• Fri. Jun 14th, 2024

Chrysler Airflow being redesigned and renamed for production


May 17, 2023
Chrysler Airflow being redesigned and renamed for production


The Chrysler Airflow concept is dead in name and form. Motor Trend spoke to Stellantis design chief Ralph Gilles, who said brand CEO Chris Feuell “wanted a statement that had literally zero to do with anything that you have seen today, even the Airflow concept car. It is evolving in a new direction.” When MT spoke to Feuell about the name, she said, “There is a group of people who love the Airflow name and just as many who beg us not to use it.” The magazine believes a new-to-the-brand name will get the nod, Chrysler perhaps hoping to perform a hard reset on buyer perceptions. The redesign is far enough along to have been previewed in Los Angeles earlier this year, Feuell saying reactions tell them “we have a hit on our hands,” Gilles saying “It blew the doors off.”

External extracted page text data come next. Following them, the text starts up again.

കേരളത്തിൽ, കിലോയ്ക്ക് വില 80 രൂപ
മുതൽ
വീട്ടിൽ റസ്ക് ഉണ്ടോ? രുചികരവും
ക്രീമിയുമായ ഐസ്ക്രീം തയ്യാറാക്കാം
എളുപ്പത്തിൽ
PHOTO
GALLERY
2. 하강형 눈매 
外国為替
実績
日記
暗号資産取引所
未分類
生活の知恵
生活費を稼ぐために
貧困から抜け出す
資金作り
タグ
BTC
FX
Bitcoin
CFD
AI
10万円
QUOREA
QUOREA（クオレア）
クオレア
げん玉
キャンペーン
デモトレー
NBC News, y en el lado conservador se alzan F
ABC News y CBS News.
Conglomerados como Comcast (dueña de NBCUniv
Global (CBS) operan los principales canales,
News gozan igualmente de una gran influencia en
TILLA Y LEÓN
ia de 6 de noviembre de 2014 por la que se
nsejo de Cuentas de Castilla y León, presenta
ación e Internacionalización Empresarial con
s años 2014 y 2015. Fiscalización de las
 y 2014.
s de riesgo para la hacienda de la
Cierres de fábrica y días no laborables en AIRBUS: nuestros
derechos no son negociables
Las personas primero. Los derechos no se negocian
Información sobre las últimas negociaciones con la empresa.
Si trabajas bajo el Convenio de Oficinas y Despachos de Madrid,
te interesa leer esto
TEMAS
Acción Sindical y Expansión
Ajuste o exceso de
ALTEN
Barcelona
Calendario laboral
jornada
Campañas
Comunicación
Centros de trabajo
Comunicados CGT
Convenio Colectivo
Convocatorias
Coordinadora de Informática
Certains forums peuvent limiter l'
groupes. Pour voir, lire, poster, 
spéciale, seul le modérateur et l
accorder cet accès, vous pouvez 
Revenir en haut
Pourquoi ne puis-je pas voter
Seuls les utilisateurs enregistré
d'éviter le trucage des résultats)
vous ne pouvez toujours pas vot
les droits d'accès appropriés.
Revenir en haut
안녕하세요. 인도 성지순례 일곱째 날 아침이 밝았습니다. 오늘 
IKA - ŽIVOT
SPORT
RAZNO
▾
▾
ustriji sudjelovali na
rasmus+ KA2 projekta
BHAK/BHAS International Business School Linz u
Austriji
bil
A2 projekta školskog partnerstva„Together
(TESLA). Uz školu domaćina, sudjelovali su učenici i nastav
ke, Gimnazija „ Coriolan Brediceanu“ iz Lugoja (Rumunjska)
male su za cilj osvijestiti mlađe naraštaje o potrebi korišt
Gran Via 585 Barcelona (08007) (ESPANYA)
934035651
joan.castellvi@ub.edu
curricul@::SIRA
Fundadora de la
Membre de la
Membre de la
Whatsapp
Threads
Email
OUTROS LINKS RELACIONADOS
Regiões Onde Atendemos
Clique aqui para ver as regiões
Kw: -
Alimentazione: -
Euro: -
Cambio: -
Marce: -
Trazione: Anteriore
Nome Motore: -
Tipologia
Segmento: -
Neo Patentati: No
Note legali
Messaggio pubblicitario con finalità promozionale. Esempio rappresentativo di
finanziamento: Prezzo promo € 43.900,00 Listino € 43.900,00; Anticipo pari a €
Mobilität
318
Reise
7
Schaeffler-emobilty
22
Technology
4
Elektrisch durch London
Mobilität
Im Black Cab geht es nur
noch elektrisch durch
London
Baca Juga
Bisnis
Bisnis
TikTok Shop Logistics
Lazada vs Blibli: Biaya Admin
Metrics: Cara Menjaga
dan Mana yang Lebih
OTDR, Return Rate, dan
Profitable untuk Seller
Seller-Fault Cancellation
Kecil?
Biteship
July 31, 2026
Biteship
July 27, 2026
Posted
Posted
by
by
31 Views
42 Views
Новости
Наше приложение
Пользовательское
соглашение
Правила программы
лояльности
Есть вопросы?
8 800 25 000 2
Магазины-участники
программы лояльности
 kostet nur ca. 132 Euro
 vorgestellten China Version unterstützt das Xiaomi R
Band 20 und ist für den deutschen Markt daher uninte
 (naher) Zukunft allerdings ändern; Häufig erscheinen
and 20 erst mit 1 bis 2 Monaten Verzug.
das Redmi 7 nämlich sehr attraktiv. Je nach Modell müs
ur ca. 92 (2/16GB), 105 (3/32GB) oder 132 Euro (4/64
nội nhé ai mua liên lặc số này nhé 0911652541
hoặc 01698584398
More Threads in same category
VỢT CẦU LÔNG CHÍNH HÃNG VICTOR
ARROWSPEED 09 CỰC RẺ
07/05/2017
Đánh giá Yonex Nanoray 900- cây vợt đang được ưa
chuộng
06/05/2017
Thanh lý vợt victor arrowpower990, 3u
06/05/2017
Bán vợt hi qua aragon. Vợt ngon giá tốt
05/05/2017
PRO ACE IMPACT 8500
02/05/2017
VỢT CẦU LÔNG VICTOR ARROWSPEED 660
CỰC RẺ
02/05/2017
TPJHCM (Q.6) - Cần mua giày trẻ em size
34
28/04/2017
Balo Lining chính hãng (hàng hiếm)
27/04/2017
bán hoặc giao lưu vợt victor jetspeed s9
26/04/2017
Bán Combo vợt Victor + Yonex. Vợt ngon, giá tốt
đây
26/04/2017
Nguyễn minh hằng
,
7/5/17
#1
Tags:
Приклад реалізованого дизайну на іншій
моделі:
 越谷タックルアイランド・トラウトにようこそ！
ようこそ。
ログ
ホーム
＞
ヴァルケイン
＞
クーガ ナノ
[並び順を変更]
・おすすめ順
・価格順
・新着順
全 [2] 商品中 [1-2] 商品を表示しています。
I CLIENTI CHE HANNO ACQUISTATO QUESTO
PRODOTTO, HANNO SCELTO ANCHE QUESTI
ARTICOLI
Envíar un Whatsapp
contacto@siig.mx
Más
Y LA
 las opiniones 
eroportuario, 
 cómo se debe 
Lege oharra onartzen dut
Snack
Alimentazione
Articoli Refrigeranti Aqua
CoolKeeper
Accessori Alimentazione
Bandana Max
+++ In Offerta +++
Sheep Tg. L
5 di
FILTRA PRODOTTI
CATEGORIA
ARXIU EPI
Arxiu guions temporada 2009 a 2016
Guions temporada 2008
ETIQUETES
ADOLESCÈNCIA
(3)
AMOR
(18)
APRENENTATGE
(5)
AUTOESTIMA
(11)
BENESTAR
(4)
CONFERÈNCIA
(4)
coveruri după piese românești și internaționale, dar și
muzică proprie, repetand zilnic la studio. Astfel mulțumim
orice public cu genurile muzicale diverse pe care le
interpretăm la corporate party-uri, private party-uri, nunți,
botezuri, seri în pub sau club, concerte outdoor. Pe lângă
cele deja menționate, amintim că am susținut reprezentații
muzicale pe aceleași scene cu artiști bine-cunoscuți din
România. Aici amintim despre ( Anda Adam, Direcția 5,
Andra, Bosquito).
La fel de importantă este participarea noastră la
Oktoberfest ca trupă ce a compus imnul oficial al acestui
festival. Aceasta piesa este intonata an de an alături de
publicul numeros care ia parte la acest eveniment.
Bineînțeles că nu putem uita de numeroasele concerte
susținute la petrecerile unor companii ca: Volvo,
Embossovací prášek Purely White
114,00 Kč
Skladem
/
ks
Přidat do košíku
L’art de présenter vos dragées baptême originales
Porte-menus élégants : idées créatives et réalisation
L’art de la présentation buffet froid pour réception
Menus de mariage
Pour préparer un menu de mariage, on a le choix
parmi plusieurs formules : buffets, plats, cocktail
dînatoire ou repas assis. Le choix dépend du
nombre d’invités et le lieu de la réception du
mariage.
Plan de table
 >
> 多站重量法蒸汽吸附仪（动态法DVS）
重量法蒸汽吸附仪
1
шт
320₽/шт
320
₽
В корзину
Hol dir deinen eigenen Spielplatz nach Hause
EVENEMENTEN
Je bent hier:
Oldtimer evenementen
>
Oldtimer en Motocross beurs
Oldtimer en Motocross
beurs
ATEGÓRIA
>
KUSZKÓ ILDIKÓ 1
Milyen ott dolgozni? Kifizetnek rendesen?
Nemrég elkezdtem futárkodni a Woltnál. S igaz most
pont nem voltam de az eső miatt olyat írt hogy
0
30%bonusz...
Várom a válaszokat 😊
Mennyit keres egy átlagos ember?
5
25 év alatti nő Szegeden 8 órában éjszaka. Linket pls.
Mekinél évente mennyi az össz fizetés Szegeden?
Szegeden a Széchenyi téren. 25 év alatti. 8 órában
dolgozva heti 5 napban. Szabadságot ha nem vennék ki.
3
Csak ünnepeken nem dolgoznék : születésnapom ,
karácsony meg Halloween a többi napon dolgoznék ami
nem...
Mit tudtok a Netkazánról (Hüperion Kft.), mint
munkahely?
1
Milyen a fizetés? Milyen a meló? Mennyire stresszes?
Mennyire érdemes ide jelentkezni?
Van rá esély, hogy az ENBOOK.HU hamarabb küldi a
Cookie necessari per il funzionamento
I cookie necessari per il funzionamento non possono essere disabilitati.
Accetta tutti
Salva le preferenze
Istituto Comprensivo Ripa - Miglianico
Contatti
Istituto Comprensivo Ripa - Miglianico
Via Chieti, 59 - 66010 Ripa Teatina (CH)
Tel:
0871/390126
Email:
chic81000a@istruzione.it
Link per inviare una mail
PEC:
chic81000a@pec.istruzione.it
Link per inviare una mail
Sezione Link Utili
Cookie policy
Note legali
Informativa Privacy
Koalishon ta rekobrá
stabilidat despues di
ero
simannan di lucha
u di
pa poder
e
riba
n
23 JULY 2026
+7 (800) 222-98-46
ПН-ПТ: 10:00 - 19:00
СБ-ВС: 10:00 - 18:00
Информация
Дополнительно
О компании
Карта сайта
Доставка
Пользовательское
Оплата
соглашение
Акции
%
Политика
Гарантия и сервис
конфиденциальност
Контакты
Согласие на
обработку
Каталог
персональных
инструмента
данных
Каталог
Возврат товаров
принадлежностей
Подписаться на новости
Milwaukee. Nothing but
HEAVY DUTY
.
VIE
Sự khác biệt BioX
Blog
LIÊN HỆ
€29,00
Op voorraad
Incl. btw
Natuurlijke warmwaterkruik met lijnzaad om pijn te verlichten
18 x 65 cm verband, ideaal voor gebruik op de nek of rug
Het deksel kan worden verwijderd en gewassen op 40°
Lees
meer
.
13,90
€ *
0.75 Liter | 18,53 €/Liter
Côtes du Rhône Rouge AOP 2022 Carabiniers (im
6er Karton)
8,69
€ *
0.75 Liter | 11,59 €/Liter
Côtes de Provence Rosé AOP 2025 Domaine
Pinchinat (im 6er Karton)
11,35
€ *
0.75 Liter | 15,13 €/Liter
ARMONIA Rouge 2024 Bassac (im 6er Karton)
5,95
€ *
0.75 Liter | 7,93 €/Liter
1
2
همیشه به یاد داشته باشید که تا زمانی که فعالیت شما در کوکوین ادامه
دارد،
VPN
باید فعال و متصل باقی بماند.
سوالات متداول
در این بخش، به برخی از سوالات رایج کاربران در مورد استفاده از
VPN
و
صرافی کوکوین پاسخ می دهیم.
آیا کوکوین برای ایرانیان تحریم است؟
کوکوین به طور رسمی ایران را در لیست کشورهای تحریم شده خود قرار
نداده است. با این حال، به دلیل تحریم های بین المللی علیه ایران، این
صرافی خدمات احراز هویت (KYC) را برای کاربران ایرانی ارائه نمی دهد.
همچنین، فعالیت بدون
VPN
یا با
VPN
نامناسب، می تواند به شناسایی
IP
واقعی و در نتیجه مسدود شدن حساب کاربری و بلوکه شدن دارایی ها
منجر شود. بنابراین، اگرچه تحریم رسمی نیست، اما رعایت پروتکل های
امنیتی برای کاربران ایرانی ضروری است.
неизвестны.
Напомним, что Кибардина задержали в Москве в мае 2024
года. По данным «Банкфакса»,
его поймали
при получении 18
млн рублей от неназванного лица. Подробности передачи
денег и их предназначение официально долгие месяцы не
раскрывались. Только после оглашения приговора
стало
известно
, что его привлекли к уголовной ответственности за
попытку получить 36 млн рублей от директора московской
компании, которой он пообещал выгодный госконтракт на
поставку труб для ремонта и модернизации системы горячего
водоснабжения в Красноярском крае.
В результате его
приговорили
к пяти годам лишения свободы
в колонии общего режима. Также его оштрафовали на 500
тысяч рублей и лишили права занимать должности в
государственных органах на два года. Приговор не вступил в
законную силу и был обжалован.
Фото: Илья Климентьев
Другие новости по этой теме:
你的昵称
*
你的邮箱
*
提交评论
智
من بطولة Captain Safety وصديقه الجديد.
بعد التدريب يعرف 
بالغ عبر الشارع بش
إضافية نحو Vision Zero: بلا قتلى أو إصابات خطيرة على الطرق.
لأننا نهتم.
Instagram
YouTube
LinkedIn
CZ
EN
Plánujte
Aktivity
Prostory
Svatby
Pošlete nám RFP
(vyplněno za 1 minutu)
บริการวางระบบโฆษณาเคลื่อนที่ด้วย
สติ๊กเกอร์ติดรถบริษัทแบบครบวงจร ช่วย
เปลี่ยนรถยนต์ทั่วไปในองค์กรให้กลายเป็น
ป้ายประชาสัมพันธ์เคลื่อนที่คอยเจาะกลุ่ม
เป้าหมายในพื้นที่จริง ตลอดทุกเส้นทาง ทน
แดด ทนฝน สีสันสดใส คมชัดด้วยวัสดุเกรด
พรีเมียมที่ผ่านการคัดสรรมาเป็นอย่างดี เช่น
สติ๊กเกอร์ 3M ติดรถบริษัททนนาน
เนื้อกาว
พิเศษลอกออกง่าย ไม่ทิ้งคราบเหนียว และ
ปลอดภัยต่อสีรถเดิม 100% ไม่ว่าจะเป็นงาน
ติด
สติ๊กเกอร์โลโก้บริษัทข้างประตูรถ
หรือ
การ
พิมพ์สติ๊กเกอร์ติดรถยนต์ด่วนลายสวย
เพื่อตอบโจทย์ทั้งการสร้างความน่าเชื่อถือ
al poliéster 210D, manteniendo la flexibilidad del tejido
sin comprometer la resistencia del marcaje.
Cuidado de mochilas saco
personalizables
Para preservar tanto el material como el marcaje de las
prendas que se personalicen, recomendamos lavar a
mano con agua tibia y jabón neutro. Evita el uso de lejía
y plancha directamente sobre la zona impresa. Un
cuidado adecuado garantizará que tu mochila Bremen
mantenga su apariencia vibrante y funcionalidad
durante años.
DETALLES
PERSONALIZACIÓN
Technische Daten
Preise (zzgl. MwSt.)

We won’t see it until next year, and no one at the brand has offered a clue about how it’s changed from the Airflow concept now a couple of years old.

We know Feuell is plotting a remake of the entire the Chrysler experience, from shopping its products online and at dealers to after-sales care. She’s said before she wants Chrysler to become Stellantis’ “startup brand,” offering “clean mobility, seamless technology,” and affordable pricing. Affordable doesn’t mean what it used to mean, so we don’t know where product planners intend to slot the coming vehicles. Tesla buyers have been mentioned as one of Feuell’s targets, but we’re clearly still in the early days of transformation when marketing Venn diagrams encompass aspirations and projections that will be whittled out as production nears.

Even for all that, the Airflow didn’t scream “Chrysler transformed!” save for its battery-electric powertrain. Chrysler’s tracking like Jaguar at the moment, with a lean range for dealers until the EV revolution begins in 2025. And as with Jaguar, considering how long Chrysler’s plateaued, putting it kindly, it’s not surprising the boss wants a more compelling wrapper. When the Pentastar’s two-row crossover debuts, it will sit on the STLA Large platform, offer 400- and 800-volt electrical architectures, and pack batteries that power up to 400 miles of range. More important, it will establish the baseline for the product overhaul leading to an entirely new portfolio by 2028. We’d love to see Chrysler get it right.